The Personal Finance Society is pushing HM Revenue & Customs to clarify when it would consider that a client review has strayed into discretionary investment advice, which could trigger a VAT charge.
PFS head of technical services Rebecca Prestage says there is a grey area between regular advice reviews, which does not incur VAT, and a discretionary service, which is likely to incur VAT, where firms have discretionary and advice permissions.
HMRC’s final RDR guidance on VAT liability, published in March, says where the customer seeks the arrangement of a retail investment product and the adviser carries out a six-step advice process, advice will be VAT-exempt.

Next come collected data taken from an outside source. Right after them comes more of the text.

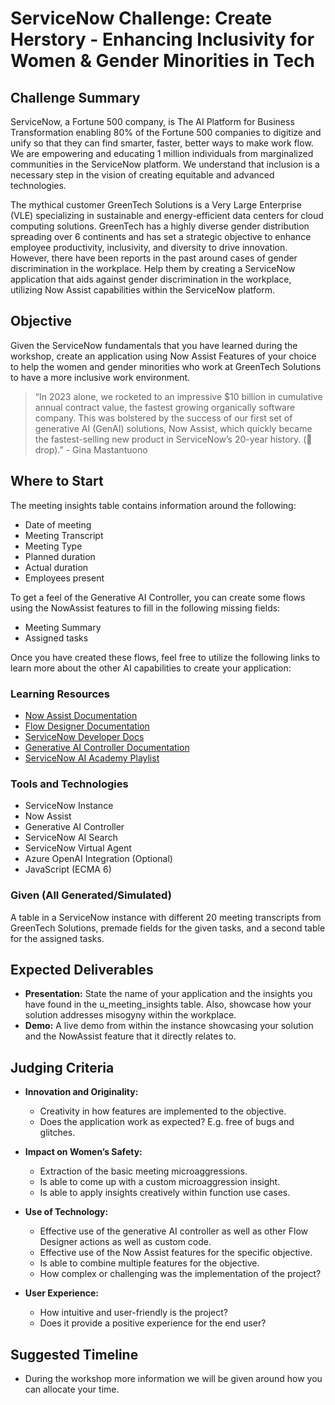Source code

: # ServiceNow Challenge: Create Herstory - Enhancing Inclusivity for Women & Gender Minorities in Tech

## Challenge Summary

ServiceNow, a Fortune 500 company, is The AI Platform for Business Transformation enabling 80% of the Fortune 500 companies to digitize and unify so that they can find smarter, faster, better ways to make work flow. We are empowering and educating 1 million individuals from marginalized communities in the ServiceNow platform. We understand that inclusion is a necessary step in the vision of creating equitable and advanced technologies.

The mythical customer GreenTech Solutions is a Very Large Enterprise (VLE) specializing in sustainable and energy-efficient data centers for cloud computing solutions. GreenTech has a highly diverse gender distribution spreading over 6 continents and has set a strategic objective to enhance employee productivity, inclusivity, and diversity to drive innovation. However, there have been reports in the past around cases of gender discrimination in the workplace. Help them by creating a ServiceNow application that aids against gender discrimination in the workplace, utilizing Now Assist capabilities within the ServiceNow platform.

## Objective

Given the ServiceNow fundamentals that you have learned during the workshop, create an application using Now Assist Features of your choice to help the women and gender minorities who work at GreenTech Solutions to have a more inclusive work environment.

> “In 2023 alone, we rocketed to an impressive $10 billion in cumulative annual contract value, the fastest growing organically software company. This was bolstered by the success of our first set of generative AI (GenAI) solutions, Now Assist, which quickly became the fastest-selling new product in ServiceNow’s 20-year history. (🎤 drop).” - Gina Mastantuono

## Where to Start

The meeting insights table contains information around the following:

- Date of meeting
- Meeting Transcript
- Meeting Type
- Planned duration
- Actual duration
- Employees present

To get a feel of the Generative AI Controller, you can create some flows using the NowAssist features to fill in the following missing fields:

- Meeting Summary
- Assigned tasks

Once you have created these flows, feel free to utilize the following links to learn more about the other AI capabilities to create your application:

### Learning Resources

- [Now Assist Documentation](https://docs.servicenow.com/bundle/washingtondc-intelligent-experiences/page/administer/now-assist-platform/concept/platform-now-assist-landing.html)
- [Flow Designer Documentation](https://docs.servicenow.com/bundle/washingtondc-build-workflows/page/administer/flow-designer/concept/flow-designer.html)
- [ServiceNow Developer Docs](https://developer.servicenow.com/dev.do#!/)
- [Generative AI Controller Documentation](https://docs.servicenow.com/bundle/washingtondc-intelligent-experiences/page/administer/generative-ai-controller/concept/generative-ai-controller.html)
- [ServiceNow AI Academy Playlist](https://www.youtube.com/watch?v=WbN36pcD1vU&list=PLkGSnjw5y2U407_1UQQaVVrD13-MFi5ia)

### Tools and Technologies

- ServiceNow Instance
- Now Assist
- Generative AI Controller
- ServiceNow AI Search
- ServiceNow Virtual Agent
- Azure OpenAI Integration (Optional)
- JavaScript (ECMA 6)

### Given (All Generated/Simulated)

A table in a ServiceNow instance with different 20 meeting transcripts from GreenTech Solutions, premade fields for the given tasks, and a second table for the assigned tasks.

## Expected Deliverables

- **Presentation:** State the name of your application and the insights you have found in the u_meeting_insights table. Also, showcase how your solution addresses misogyny within the workplace.
- **Demo:** A live demo from within the instance showcasing your solution and the NowAssist feature that it directly relates to.

## Judging Criteria

- **Innovation and Originality:**
  - Creativity in how features are implemented to the objective.
  - Does the application work as expected? E.g. free of bugs and glitches.

- **Impact on Women’s Safety:**
  - Extraction of the basic meeting microaggressions.
  - Is able to come up with a custom microaggression insight.
  - Is able to apply insights creatively within function use cases.

- **Use of Technology:**
  - Effective use of the generative AI controller as well as other Flow Designer actions as well as custom code.
  - Effective use of the Now Assist features for the specific objective.
  - Is able to combine multiple features for the objective.
  - How complex or challenging was the implementation of the project?

- **User Experience:**
  - How intuitive and user-friendly is the project?
  - Does it provide a positive experience for the end user?

## Suggested Timeline

- During the workshop more information we will be given around how you can allocate your time.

It lists the six stages as a fact-find; researching suitable investment options; providing customer reports; financial healthchecks and forecasts; recommending and arranging products and, where applicable, monitoring the client’s ongoing position.
If ongoing services are agreed with the client after a product sale, firms will continue to be exempt.

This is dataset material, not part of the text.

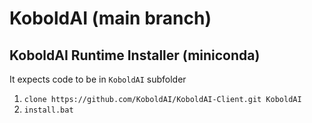 # KoboldAI (main branch)

## KoboldAI Runtime Installer (miniconda)

It expects code to be in `KoboldAI` subfolder

1. `clone https://github.com/KoboldAI/KoboldAI-Client.git KoboldAI`
2. `install.bat`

It says if there is no evidence of products being arranged or one or more stages are contracted for under a separate agreement, VAT will be due.
HMRC is due to issue guidance on the VAT treatment of discretionary services following the European Court of Justice’s ruling that the entire DFM service is VAT-able in a German test case involving Deutsche Bank last month.

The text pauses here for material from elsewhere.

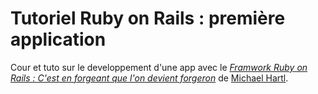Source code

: # Tutoriel Ruby on Rails : première application

Cour et tuto sur le developpement d'une app avec le
[*Framwork Ruby on Rails : C'est en forgeant que l'on devient forgeron*](http://rubyonrails.org/) de [Michael Hartl](http://michaelhartl.com/).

HMRC says it is setting up a working group to consult on the tax treatment of discretionary services. Prestage will represent the PFS on the working group.
An HMRC spokesman says: “The recent ECJ judgment has provided further guidance on the correct VAT treatment of discretionary investment management services and HMRC is reviewing the current UK treatment in light of this.
“Members of HMRC’s finance liaison group will be invited to a meeting in September to discuss the implications of the judgment and any possible changes to the UK VAT treatment going forwards.”
Baronworth Investments and Financials director Colin Jackson says: “VAT rules can be a minefield so we need absolute clarity from HMRC.”